If we were to look at the situation surrounding these lands, especially the Nash and King entries, at the time of the trial of this case and for a few years theretofore, a rational conclusion from the proof would be that they are chiefly valuable for the supposed deposits of coal therein. They are within what is now generally known as a well-defined coal field. Coal mines have been opened on lands adjoining the Nash and King entries and show deposits of some coal in those entries; but the situation in that respect is vastly different from what it was more than 13 or 15 years ago when these entries were made.
In addition to the coal filings on the King and Nash tracts, which had been abandoned as above noted, there had also been coal filings on the Lillie tract and they were abandoned. At the time of each of these entries there was, to say the least, great uncertainty in the minds of those who were familiar with these lands as to whether or not there was coal upon them. With this condition in mind there may be a basis for a suspicion that each of these entrymen indulged a hope, at the time of their respective entries, that coal might some day be found, but this is far from finding in the record any substantial proof that each of the entrymen knew at the time they made their application to purchase under the Timber and Stone Act that the lands were chiefly valuable for
The fraudulent character of these entries, upon the part of the en-trymen as charged in the bill, is not sustained by the proof.
The questions of fact involved here in all of these entries as to whether the lands in each instance were coal in character, were involved in the inquiry by the department while these entries were pending. On that inquiry it was determined as a fact that the lands were not coal in character and could not be entered as such.
“The appropriate officers of the Land Department have been constituted a special tribunal to decide such questions, and their decisions are final to the same extent that those of other judicial or quasi judicial tribunals are.’’ Vance v. Burbank, 301 U. S. 514, 25 L. Ed. 929; U. S. v.
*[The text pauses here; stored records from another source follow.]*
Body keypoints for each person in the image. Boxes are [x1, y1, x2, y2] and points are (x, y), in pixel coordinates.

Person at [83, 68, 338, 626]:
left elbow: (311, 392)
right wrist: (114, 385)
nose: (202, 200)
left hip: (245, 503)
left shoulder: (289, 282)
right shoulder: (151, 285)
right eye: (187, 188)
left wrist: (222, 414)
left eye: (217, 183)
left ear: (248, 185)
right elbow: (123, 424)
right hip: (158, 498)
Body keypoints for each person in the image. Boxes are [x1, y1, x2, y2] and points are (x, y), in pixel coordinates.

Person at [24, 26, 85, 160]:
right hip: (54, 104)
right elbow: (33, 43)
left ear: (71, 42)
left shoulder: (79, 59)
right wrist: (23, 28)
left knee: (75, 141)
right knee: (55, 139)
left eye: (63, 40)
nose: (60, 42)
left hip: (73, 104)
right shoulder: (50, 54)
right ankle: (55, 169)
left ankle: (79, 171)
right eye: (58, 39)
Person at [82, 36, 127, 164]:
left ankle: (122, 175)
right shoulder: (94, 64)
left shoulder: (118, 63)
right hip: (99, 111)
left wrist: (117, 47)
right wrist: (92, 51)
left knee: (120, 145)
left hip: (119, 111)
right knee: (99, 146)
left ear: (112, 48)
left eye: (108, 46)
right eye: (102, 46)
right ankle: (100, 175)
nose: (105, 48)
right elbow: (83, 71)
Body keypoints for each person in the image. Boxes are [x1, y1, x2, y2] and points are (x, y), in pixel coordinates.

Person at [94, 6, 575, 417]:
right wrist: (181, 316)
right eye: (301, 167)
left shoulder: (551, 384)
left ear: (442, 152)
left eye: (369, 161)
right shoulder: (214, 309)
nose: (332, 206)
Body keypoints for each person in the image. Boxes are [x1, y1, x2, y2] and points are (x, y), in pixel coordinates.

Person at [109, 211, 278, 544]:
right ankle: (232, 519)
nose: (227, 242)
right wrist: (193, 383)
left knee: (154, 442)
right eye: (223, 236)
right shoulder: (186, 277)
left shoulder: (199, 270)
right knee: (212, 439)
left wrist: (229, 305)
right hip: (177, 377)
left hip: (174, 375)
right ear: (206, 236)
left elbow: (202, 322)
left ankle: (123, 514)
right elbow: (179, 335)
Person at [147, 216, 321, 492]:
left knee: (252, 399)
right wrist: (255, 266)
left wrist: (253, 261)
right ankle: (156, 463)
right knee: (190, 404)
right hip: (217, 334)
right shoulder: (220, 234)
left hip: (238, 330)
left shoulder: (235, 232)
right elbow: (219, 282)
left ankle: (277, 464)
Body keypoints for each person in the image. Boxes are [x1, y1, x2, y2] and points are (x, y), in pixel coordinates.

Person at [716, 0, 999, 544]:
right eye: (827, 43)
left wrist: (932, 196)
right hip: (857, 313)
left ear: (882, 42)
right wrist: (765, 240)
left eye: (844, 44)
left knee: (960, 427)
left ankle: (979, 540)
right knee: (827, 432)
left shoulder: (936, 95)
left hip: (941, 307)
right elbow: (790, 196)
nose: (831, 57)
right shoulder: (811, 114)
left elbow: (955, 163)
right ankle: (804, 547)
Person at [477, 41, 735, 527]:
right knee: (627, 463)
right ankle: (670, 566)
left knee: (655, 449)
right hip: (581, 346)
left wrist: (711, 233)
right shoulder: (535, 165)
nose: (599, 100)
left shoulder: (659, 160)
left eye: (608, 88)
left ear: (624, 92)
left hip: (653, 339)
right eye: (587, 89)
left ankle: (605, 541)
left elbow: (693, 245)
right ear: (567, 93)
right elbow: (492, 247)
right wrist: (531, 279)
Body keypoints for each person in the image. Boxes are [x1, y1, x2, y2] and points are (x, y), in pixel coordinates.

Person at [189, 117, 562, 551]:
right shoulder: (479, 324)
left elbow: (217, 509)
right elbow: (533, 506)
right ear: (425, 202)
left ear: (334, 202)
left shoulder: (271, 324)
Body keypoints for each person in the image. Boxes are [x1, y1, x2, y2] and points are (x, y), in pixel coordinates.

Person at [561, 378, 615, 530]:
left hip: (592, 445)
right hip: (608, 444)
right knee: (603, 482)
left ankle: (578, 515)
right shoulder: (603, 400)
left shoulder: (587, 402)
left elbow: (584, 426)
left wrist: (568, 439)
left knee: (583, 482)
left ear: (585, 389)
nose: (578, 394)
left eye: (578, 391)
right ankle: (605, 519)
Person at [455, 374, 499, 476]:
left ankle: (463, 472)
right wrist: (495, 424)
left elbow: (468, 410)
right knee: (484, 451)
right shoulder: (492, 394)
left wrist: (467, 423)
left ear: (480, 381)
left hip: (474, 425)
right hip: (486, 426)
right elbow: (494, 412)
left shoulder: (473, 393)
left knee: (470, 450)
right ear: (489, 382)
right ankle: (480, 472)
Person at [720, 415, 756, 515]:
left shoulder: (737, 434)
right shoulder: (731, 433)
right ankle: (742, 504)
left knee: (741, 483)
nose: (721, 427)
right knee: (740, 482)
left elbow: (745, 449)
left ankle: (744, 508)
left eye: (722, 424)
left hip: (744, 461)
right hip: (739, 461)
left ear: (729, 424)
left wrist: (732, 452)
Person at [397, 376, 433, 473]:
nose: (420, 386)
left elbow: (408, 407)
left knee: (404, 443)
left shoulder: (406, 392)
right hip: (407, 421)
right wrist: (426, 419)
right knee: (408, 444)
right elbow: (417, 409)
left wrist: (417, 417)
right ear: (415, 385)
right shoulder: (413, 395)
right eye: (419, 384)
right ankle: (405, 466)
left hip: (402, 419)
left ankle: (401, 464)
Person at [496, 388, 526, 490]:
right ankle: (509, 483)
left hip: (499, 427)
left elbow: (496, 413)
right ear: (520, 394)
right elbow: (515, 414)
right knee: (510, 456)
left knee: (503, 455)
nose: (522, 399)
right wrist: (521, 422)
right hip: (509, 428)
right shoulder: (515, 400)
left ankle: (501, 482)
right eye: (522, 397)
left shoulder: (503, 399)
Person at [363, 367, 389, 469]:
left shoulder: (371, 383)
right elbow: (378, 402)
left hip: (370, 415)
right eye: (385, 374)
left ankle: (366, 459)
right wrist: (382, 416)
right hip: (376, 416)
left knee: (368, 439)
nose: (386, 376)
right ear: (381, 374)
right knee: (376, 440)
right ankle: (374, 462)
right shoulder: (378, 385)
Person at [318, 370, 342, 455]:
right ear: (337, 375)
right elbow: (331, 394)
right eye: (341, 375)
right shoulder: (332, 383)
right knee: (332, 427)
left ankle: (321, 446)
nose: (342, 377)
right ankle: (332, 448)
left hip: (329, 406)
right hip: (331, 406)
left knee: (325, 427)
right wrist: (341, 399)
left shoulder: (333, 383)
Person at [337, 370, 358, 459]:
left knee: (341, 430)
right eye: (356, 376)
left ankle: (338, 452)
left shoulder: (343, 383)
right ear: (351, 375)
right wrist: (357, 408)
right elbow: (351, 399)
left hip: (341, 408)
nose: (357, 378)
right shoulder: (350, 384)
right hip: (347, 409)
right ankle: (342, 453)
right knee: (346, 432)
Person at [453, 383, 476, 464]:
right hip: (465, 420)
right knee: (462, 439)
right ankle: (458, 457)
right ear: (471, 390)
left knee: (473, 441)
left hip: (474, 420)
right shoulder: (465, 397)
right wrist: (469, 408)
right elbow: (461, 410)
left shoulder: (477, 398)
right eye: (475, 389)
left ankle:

Throckmorton, 98 U. S. 66, 25 L. Ed. 93; Steel v. Smelting Co., 106 U. S. 450, 1 Sup. Ct. 389, 27 L. Ed. 226; Baldwin v. Starks. 107 U. S. 465, 2 Sup. Ct. 473, 27 L. Ed. 526; Sanford v. Sanford, 139 U. S. 647, 11 Sup. Ct. 666, 35 L. Ed. 290; Bishop of Nesqually v. Gibbon, 358 U. S. 166, 15 Sup. Ct. 779, 39 L. Ed. 981; Whitcomb v. White, 214 U. S. 15, 16, 29 Sup. Ct. 599, 53 L. Ed. 889.
The bill will be dismissed. It is so ordered.